THE DEATH PENALTY: BY THE NUMBERS
*Data only from the reinstatement of the death penalty in 1976 to present day. Last updated November 2020.
28
The number of U.S. states where the death penalty is still allowed by law.
Despite growing efforts to abolish the death penalty nationwide, a majority of states have yet to do so. Click HERE to contact your legislators and lobby against legalized murder.
1527
Lives taken
... by death penalty states, the federal government, and the U.S. military by means of capital punishment
2,591
Awaiting execution
In all death penalty states and those with moratoriums, death row prisoners await execution, often without a set date. Often, this is due to the inaccessibility of the drugs needed for lethal injection, the only form of execution still used in most states.
22
Defendants executed for crimes committed as juveniles.
Prior to 2005, it was perfectly legal to execute individuals for crimes they committed before the age of 18. In Roper v.

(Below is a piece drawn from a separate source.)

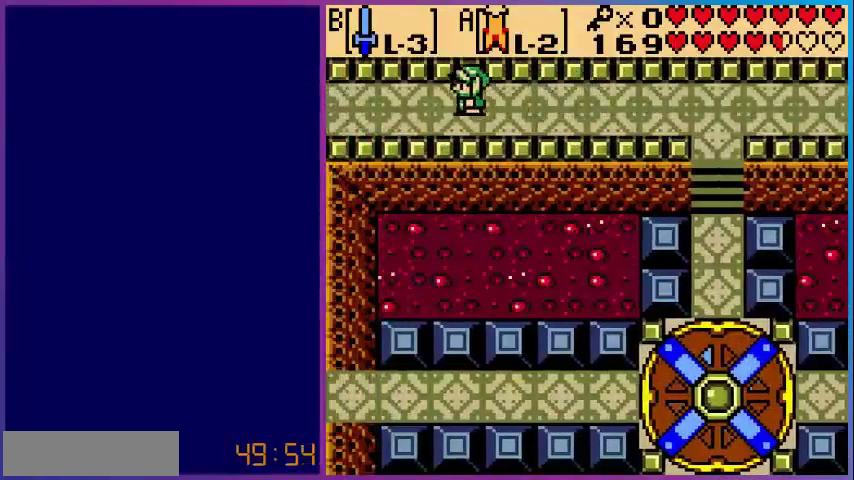
{"buttons": ["DPAD_DOWN"], "events": [[80, "DPAD_RIGHT", "down"], [400, "DPAD_DOWN", "down"], [440, "DPAD_RIGHT", "up"]]}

Simmons, the Supreme Court struck down the death penalty for juveniles on the grounds that it violated the Eighth Amendment's prohibition against cruel and unusual punishment.
1 IN 10
Prisoners executed in the United States have been "volunteers".
Inmates who "volunteer" for the death penalty essentially give up any and all means of appealing their sentence or delaying their execution. While to do this, inmates must be cleared for mental competency, there has been great concern over past "volunteers" and their mental health. Many cite the fact that they would rather die than spend more time in prison. Suicidal tendencies like these would never be indulged with ordinary citizens, once again giving evidence that inmates are treated as subhuman.
THE DEATH PENALTY IS.....
RACIST.
White people make up less than half of the country’s murder victims, but 80% of people given the death penalty were convicted of killing a white person.

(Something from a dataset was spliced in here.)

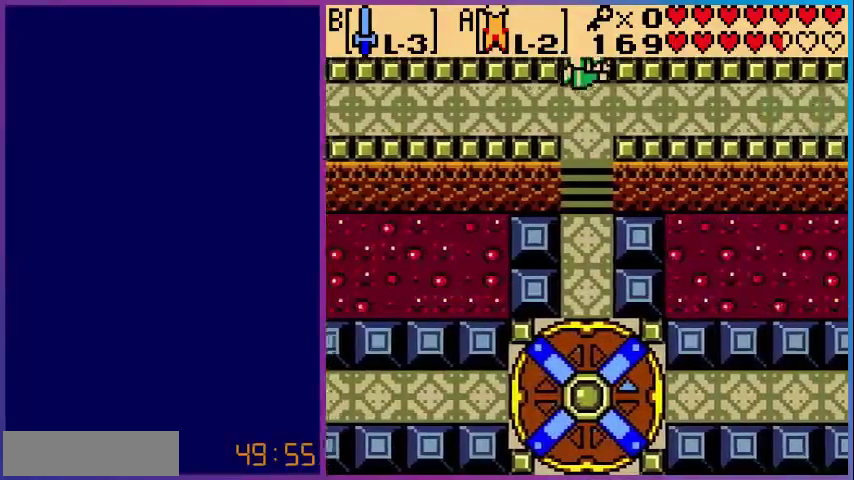
{"buttons": ["A", "DPAD_RIGHT"], "events": [[160, "A", "up"], [480, "A", "down"]]}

A study from the University of Washington showed that jurors were 4.5 times more likely to impose the death sentence if the defendant was Black rather than white.
Across the board, defendants are far more likely to receive the death penalty if the defendant is white. The statistic ranges by county and state. In Harris County, Texas, murderers with white victims were 2.5 times more likely to receive the death penalty. In Delaware, Black defendants with white victims are 7 times more likely to receive the death penalty as opposed to Black defendants with Black victims.
A 2000 study of federal court cases found that white defendants were 50% more likely to be offered a plea bargain than Black defendants, allowing them to avoid the death penalty.
A 2016 study in Louisiana found that killers of white victims were 14 times more likely to be executed than killers of Black victims, and goes up to 30 times more likely when the victim is a white woman.
EXPENSIVE.
Many people assume that implementing the death penalty saves the state money by avoiding the costs that would otherwise accrue by paying to keep someone in prison for life; the exact opposite is true.
American taxpayers have to cover longer trials and the extensive appeals that comes with sentencing someone to death. If a death sentence isn’t eventually overturned through appeals, it is at least put off by them, often for decades. This means that tax dollars are essentially funding extremely cost-inflated life sentence just because the death penalty was an option in a given case.
Most death rows involve solitary confinement in a separate ward, which requires higher security and other costly measures.
Although similar studies have been conducted in several states, a 2008 study by the California Commission on the Fair Administration of Justice sums it up. The system with the death penalty cost $137 million annually and would cost $11.5 million annually without it.
INEFFECTIVE.
There is no proof that the death penalty acts as a deterrent to violent crimes
A Death Penalty Information Center study of 30 years of FBI Uniform Crime Reports found that the south had the consistently highest murder rate, reaching six murders per 100,000 residents as of 2018. The south accounts for more than 80% of all executions nationwide, showing that the death penalty is not a deterrent.
A survey of currents and former presidents of the nation’s top criminological societies found that 88% of participants disagreed that the death penalty acts as a deterrent to murder.
A majority of northeastern states (New York, Vermont, New Hampshire, Maine, Massachusetts, Connecticut, Rhode Island, New Jersey) have abolished the death penalty. The Northeast has the lowest murder rate per capita of all regions as of 2018 at 3.4 murders per 100,000 people.